Create or reassign keyboard shortcuts in Microsoft Office

If you spend a lot of time in Microsoft Office, you can save time by customizing your own keyboard shortcuts. Keyboard shortcuts are just one way to speed up your work in Microsoft Office, but they can make a world of difference, especially for tasks you use frequently.

Shortcut assignments may vary depending on the operating system you are on and the version of Microsoft Office you have installed.

How to customize keyboard shortcuts

Before we see how to change a keyboard shortcut, let’s open the corresponding window:

  1. Open a Microsoft Office program, such as Word.
  2. Navigate to File > Options to open the options window for that program, such as Word Options in MS Word.
  3. Open the Customize Ribbon option from the left.
  4. Choose Customize…. at the bottom of that screen, next to Keyboard shortcuts: .

The Customize Keyboard window is how you can control the hotkeys used in Microsoft Word (or any other MS Office program you have open). Choose an option from the Categories : and then choose an action for the hotkey in the Commands: section .

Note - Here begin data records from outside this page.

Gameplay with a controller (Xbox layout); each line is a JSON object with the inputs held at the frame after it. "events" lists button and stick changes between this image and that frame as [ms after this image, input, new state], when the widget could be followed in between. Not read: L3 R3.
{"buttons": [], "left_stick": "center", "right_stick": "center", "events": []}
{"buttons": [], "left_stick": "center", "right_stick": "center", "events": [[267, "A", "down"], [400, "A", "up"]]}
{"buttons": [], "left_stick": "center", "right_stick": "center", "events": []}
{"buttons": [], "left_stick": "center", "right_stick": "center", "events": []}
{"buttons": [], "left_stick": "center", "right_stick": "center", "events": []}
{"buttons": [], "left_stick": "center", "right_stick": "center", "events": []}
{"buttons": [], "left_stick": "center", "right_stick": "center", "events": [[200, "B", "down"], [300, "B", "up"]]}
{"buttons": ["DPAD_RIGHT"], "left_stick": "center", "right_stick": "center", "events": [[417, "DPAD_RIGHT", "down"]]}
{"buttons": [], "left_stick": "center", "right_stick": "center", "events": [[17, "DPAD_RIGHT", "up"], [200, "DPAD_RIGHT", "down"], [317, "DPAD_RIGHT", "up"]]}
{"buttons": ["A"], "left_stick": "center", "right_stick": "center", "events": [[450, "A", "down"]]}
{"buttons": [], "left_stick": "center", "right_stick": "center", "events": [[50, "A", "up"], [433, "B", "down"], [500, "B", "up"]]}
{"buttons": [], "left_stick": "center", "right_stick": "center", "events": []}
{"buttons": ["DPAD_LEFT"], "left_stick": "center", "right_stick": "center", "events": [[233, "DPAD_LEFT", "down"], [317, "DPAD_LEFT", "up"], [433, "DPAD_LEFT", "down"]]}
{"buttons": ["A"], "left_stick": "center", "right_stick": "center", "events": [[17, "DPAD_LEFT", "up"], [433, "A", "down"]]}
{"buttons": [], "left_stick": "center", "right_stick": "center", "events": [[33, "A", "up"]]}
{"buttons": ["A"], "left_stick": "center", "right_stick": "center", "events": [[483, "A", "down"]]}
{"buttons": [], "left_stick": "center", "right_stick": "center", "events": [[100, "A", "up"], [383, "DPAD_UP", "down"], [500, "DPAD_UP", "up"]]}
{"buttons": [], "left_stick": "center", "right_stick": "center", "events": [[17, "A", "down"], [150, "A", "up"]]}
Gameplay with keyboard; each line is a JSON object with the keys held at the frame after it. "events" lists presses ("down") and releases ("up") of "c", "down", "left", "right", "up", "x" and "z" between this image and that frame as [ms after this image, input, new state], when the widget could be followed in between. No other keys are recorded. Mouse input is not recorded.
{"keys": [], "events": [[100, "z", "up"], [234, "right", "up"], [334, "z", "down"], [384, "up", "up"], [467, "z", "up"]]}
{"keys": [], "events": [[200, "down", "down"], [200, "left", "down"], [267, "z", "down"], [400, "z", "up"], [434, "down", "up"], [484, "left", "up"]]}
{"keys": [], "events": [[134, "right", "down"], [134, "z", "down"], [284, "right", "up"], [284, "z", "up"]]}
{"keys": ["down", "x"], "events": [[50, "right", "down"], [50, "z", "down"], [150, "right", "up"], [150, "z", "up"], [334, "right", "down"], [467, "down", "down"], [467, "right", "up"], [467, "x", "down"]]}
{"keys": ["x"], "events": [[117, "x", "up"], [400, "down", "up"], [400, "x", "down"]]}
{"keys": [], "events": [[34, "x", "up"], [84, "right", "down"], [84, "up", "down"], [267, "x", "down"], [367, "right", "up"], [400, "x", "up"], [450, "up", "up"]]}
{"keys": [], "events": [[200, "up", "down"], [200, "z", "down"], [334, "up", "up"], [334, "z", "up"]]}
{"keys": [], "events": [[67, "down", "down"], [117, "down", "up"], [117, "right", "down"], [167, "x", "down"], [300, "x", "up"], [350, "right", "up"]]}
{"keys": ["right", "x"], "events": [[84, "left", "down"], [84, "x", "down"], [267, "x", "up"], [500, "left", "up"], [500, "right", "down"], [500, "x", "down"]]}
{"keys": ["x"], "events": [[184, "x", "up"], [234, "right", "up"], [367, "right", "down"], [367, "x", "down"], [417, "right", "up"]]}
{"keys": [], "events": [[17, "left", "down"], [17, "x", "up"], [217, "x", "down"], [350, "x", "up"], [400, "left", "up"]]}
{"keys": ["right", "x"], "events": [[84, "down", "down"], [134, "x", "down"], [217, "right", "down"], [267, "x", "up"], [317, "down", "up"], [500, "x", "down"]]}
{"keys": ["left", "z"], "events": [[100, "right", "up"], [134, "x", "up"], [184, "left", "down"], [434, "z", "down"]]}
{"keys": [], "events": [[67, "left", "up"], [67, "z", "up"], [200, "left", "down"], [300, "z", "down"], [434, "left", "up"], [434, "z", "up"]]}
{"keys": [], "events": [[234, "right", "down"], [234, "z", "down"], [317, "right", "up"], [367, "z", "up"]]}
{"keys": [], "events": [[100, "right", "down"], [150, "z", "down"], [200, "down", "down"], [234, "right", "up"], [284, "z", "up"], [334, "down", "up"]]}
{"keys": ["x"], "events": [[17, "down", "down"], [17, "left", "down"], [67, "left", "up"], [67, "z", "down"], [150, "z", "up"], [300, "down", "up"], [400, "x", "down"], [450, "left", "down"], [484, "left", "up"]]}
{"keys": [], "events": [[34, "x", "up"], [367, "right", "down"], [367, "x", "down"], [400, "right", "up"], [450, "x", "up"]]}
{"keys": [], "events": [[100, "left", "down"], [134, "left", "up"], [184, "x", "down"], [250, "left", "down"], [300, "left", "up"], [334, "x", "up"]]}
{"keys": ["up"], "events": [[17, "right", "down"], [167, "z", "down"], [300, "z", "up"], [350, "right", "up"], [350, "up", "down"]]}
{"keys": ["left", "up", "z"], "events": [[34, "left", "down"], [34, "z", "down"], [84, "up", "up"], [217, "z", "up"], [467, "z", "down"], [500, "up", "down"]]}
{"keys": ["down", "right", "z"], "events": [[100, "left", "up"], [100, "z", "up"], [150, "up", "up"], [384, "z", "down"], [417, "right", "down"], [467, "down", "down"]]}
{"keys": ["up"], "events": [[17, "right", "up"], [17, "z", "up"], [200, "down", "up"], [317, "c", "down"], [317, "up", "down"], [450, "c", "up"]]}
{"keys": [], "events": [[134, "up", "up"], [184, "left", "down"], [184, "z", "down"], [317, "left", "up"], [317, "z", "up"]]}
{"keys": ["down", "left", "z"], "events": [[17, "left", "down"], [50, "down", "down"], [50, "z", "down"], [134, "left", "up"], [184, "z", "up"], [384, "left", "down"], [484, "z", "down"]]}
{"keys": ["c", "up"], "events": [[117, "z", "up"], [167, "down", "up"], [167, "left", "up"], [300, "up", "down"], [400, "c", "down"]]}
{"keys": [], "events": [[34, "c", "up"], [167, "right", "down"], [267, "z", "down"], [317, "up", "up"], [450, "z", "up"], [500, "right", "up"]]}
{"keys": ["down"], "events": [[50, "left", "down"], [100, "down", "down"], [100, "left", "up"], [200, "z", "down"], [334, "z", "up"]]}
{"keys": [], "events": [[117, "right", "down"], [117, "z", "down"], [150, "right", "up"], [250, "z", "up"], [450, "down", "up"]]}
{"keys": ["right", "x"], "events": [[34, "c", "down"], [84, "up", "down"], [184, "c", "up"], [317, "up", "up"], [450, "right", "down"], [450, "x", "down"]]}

For example, you might want to change the shortcut key used to open a new document in Microsoft Word. Here’s how:

  1. Choose File Tab from the Categories : .
  2. Select FileOpen in the right pane, under Commands : .

    One of the default hotkeys ( Ctrl+F12 ) is shown here under the Current key: , but next to it, in the Press the new hotkey: box , is where you can define a new hotkey for this particular command.

  3. Select that text box, and then enter the shortcut you want to use. Instead of typing letters like Ctrl , just press that key on your keyboard. In other words, press the shortcut keys as if you were using them, and the program will automatically detect them and enter the appropriate text.

    For example, press the Ctrl+Alt+Shift+O keys if you want to use that new shortcut to open documents in Word.

  4. You will see a Currently assigned to: appear under the Current: keys after you press the keys. If it says [unassigned] , then you can move on to the next step.

    Otherwise, the shortcut key you entered is already assigned to a different command, which means that if you assign the same shortcut key to this new command, the original command will no longer work with this shortcut.

  5. Select Assign to have the new keyboard shortcut applied to the selected command.
  6. You can now close any open windows related to settings and options.

Additional Tips

  • You can remove the built-in and custom keyboard shortcuts by going back to Step 4 in the first set of instructions above. In that Customize Keyboard window , simply select a hotkey from the Current: keys and use the Remove button to remove it.
  • Setting up too many custom keyboard shortcuts can be confusing. Create them sparingly for functions that don’t already have a shortcut assigned to them. Reserve this method of reassigning or creating keyboard shortcuts for tasks that you use frequently.
  • The quickest way to restore all of your original shortcut keys is to return to the Customize Keyboard screen mentioned above. Use Reset All…. to reset all hotkeys to their original default settings.
  • To see the program’s default keyboard shortcuts in one place, select Help in the upper-right corner, and then select it again if you’re using the Ribbon menu . Search for Shortcuts and find the program you are interested in, such as Word, to see the list of Microsoft keyboard shortcuts.